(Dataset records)
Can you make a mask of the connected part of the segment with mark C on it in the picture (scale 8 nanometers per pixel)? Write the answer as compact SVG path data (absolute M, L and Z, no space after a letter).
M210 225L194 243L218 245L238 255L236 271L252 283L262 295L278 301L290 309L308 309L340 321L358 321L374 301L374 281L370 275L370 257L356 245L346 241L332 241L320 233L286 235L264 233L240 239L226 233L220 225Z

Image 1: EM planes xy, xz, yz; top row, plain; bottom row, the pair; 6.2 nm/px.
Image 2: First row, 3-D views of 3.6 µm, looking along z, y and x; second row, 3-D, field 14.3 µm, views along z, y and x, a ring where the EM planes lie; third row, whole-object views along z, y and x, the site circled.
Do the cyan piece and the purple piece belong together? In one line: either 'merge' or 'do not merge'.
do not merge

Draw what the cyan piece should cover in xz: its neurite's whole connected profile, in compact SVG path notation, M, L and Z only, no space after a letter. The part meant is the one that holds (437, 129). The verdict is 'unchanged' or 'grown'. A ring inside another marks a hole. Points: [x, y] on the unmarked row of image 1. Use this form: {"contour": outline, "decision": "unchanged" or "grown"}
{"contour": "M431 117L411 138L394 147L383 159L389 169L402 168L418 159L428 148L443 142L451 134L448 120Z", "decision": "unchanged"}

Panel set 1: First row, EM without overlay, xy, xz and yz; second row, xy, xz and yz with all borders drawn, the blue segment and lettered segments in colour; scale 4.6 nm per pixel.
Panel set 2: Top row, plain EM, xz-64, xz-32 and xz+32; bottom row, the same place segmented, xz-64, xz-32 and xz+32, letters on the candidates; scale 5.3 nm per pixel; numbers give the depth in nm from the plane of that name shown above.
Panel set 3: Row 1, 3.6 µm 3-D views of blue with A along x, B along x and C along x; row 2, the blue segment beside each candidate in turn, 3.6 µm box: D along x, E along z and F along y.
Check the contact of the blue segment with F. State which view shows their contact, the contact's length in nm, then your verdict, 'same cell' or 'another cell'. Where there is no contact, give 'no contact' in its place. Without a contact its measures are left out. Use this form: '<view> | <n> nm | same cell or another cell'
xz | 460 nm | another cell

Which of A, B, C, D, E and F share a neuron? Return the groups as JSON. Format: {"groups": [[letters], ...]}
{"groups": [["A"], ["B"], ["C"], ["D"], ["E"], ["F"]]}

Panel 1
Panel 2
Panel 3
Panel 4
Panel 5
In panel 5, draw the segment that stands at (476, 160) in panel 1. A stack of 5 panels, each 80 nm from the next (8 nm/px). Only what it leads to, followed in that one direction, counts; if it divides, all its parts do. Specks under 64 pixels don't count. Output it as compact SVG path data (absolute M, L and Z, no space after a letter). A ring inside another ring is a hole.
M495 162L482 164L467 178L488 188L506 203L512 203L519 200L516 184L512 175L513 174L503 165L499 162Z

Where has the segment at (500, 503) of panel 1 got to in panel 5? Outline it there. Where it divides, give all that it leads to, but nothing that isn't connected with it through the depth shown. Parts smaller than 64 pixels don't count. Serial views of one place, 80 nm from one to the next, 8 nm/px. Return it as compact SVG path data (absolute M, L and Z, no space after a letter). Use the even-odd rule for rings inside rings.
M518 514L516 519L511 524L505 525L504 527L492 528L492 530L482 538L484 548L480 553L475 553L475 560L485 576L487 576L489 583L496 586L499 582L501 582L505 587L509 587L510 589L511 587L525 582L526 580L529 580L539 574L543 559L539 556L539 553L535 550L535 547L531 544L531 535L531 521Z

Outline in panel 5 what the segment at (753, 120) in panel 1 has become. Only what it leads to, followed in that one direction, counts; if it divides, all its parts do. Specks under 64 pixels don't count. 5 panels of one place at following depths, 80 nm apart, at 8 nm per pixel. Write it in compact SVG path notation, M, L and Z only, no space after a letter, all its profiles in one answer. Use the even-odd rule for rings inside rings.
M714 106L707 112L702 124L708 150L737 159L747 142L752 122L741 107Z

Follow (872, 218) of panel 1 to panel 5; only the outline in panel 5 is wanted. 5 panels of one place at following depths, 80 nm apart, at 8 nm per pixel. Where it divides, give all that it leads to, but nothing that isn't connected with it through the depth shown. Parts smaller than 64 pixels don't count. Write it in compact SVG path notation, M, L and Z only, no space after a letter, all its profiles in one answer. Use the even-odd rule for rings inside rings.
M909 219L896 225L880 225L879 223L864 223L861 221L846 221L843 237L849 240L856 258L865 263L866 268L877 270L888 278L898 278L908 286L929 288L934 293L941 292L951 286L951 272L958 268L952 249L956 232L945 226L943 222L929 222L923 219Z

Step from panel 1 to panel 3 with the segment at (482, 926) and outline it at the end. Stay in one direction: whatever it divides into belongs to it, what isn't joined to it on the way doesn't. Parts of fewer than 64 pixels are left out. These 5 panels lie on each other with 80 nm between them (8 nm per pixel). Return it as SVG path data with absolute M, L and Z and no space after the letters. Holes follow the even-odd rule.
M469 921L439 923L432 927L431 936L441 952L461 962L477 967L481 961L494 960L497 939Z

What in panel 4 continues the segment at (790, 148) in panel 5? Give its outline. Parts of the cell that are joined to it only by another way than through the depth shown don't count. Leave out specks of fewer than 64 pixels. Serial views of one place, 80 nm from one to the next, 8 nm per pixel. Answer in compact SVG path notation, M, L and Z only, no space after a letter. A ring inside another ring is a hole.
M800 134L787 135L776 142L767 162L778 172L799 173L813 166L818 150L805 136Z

[Action item]
Output only the lines from the top of the entries through the one holding "Panel set 1: First", copied exactly.

[Solved problem]
Can you make a mask of the connected part of the segment with mark C on it in the picture (scale 8 nanometers per pixel)? Write the answer as compact SVG path data (absolute M, L and Z, no space after a letter).
M210 225L194 243L218 245L238 255L236 271L252 283L262 295L278 301L290 309L308 309L340 321L358 321L374 301L374 281L370 275L370 257L356 245L346 241L332 241L320 233L286 235L264 233L240 239L226 233L220 225Z

Image 1: EM planes xy, xz, yz; top row, plain; bottom row, the pair; 6.2 nm/px.
Image 2: First row, 3-D views of 3.6 µm, looking along z, y and x; second row, 3-D, field 14.3 µm, views along z, y and x, a ring where the EM planes lie; third row, whole-object views along z, y and x, the site circled.
Do the cyan piece and the purple piece belong together? In one line: either 'merge' or 'do not merge'.
do not merge

Draw what the cyan piece should cover in xz: its neurite's whole connected profile, in compact SVG path notation, M, L and Z only, no space after a letter. The part meant is the one that holds (437, 129). The verdict is 'unchanged' or 'grown'. A ring inside another marks a hole. Points: [x, y] on the unmarked row of image 1. Use this form: {"contour": outline, "decision": "unchanged" or "grown"}
{"contour": "M431 117L411 138L394 147L383 159L389 169L402 168L418 159L428 148L443 142L451 134L448 120Z", "decision": "unchanged"}

Panel set 1: First row, EM without overlay, xy, xz and yz; second row, xy, xz and yz with all borders drawn, the blue segment and lettered segments in colour; scale 4.6 nm per pixel.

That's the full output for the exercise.